Criss Cross features a twisting movement that gets you to work out your entire core as well as your lats. 

  • Lie down on a gym mat on your back with your body straight and relaxed.
  • Lift your legs and bend your knees. Bring your knees up so that they reach toward your chest.
  • Place both of your hands behind your head. You can interlace your fingers or leave them loose, depending on your preference. Make sure that you keep your elbows wide and pointed out away from your head. Lift your head from the mat.
  • Bring your left shoulder off the mat and toward your right knee. At the same time, extend your left leg out straight so that it hovers in the air and doesn’t touch the mat.
  • Switch sides. Bend your left leg and bring it close to your chest as you extend your right leg straight. Lift your right shoulder toward your left knee.
  • Continue to alternate sides, bringing one knee close to your opposite elbow while straightening the opposite leg. This will keep your body twisting. Your lower back should remain on the mat as your core remains tight.
  • Repeat 10 to 15 times on each side.


This is a slower and more sedate exercise than the ones we’ve introduced already, but it can still give your abs a great workout.

If you’re feeling the strain from some of the other exercises but don’t want to stop your workout prematurely, this is a great exercise to switch to.

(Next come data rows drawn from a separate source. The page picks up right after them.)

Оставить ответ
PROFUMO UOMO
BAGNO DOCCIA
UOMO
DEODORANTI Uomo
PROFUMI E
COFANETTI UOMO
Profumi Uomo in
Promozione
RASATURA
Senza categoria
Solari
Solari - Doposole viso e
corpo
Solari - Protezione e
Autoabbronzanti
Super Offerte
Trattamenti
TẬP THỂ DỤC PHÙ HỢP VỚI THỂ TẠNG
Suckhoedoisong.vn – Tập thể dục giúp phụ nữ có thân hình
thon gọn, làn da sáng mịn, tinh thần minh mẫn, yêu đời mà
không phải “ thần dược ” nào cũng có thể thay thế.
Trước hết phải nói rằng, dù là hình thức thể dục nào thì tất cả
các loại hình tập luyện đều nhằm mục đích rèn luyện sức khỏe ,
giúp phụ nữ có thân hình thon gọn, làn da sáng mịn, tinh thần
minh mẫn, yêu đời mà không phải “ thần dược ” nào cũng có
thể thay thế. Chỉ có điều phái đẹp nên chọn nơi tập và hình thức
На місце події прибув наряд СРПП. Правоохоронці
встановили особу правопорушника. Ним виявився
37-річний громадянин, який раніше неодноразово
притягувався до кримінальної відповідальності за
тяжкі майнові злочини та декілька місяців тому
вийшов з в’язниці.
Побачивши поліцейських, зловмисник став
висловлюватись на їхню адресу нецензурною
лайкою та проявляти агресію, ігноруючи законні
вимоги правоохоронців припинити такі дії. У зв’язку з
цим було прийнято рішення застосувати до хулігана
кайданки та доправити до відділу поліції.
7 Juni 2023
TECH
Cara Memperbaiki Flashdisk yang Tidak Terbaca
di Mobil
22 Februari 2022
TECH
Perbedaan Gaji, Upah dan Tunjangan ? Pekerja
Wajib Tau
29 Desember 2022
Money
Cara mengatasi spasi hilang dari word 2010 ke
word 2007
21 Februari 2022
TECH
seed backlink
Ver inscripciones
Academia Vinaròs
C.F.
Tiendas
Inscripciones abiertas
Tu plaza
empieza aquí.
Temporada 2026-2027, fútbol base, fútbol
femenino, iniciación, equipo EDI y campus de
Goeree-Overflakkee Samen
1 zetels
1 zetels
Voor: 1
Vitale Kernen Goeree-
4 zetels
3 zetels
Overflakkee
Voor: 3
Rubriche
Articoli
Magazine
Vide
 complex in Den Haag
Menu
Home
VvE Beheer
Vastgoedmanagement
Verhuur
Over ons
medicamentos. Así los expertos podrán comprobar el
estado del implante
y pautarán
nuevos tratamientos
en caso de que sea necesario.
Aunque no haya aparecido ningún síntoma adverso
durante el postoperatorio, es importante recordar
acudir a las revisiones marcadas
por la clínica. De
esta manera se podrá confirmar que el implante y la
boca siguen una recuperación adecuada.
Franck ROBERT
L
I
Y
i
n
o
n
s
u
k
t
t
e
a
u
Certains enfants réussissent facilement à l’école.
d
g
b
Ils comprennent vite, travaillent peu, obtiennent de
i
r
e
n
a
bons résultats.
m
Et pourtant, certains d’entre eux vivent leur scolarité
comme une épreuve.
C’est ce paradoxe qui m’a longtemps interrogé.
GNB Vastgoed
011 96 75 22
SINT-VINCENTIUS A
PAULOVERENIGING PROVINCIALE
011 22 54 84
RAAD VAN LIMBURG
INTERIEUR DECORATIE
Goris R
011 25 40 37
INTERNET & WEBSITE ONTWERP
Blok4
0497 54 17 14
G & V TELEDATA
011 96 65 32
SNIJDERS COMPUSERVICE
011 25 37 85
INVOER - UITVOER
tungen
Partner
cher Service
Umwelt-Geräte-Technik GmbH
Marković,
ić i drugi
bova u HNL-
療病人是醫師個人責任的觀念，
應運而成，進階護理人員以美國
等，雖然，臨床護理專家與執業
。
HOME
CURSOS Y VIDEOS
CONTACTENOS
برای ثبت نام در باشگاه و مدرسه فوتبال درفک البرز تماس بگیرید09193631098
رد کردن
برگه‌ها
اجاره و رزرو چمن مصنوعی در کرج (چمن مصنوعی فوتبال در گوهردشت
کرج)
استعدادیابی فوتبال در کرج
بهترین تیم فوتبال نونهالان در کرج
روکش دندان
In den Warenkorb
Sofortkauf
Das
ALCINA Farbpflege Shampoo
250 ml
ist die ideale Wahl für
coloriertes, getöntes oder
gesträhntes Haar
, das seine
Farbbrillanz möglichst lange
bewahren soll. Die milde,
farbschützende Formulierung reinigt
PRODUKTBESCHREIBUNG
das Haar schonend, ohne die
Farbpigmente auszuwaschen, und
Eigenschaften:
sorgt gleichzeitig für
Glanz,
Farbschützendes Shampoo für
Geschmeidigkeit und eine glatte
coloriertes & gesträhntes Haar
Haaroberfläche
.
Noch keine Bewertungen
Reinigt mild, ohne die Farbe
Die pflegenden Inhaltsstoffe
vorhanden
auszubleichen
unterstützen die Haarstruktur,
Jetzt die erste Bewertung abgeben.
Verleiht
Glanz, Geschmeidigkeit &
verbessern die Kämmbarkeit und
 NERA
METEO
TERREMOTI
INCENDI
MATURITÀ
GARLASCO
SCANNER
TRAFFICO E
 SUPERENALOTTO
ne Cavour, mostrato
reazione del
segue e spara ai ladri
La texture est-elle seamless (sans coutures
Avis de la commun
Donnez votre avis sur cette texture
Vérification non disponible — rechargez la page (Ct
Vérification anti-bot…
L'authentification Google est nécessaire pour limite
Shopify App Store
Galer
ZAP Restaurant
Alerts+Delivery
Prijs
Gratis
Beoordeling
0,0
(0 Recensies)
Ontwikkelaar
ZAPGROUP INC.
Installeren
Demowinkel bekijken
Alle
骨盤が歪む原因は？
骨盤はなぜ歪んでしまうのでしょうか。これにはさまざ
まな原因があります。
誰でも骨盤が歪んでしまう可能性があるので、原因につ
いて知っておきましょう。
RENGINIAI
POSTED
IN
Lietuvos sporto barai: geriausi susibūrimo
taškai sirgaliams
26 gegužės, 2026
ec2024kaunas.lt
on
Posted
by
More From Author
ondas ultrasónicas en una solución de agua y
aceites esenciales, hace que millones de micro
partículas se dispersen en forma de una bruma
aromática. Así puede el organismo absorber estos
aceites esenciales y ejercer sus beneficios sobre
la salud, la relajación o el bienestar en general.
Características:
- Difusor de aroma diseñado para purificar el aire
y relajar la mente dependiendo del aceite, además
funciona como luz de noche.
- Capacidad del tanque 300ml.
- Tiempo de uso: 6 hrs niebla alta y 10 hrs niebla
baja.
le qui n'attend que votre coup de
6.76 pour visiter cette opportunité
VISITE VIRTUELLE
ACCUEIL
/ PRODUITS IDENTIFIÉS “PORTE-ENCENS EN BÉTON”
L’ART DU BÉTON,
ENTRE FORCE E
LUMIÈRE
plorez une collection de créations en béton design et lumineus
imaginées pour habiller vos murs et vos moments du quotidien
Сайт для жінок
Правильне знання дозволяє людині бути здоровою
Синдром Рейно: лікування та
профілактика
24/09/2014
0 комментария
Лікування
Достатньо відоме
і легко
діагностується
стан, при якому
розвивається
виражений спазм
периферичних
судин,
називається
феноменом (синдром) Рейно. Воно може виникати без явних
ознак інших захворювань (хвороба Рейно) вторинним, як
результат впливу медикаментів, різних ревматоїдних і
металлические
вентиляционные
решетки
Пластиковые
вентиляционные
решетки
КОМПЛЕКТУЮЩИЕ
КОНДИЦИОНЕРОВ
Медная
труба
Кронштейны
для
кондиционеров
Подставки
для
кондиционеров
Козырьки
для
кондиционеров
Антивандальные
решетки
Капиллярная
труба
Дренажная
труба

  • Lie down on a gym mat on your back with your body straight and relaxed.
  • Spread out your arms so that they lie flat on the mat and are at the same height as your shoulders. Make sure that your palms are facing up to the sky.
  • Lift your knees to a 90-degree angle. They should be directly over your hips and your shins should be parallel to the floor.
  • Lean to the right so that both of your knees fall to the floor. Keep your lower back flush with the mat as you do this. Your knees shouldn’t touch the floor so make sure to keep them a couple of inches higher.
  • Slowly bring your knees back to the starting position over your hips. Repeat on the left hand side. Do this 10-15 times.

Plank Leg Lift

Planks are a common exercise in so many different types of workouts.

They’re one of the simplest but most effective exercises you can do to work your core and adding leg lifts make your ab muscles work even harder.

  • Assume a neutral plank position. Your body should be supported by your arms and legs, with your arms straight and hands positioned directly beneath your shoulders. Keep your legs straight and feet together with your weight balanced on your toes. Make sure that you have a solid base.
  • Lift your left leg from the floor. Try to keep it straight and raise it as high as you can without going past the height of your shoulders. Lower it back to the mat and repeat with the right leg.
  • As you raise each leg, try to keep your core, butt, and quads engaged and solid. This will give you a more stable base and will prevent your hips from rocking or your spine from becoming unaligned. Remember to keep your neck in a neutral position and your head down.
  • Repeat 10-15 times on each side.

Final Thoughts

In this article, we introduced a variety of Pilates exercises that target your abs and love handles in only 10-minutes.

Remember, however, that Pilates isn’t a quick-fix type of workout and it will take several weeks of consistent practice for you to see visible results.

Pilates is very effective for love handles but you do need to put the time and effort into your workout.

We hope that you enjoy this workout and can reduce your love handles!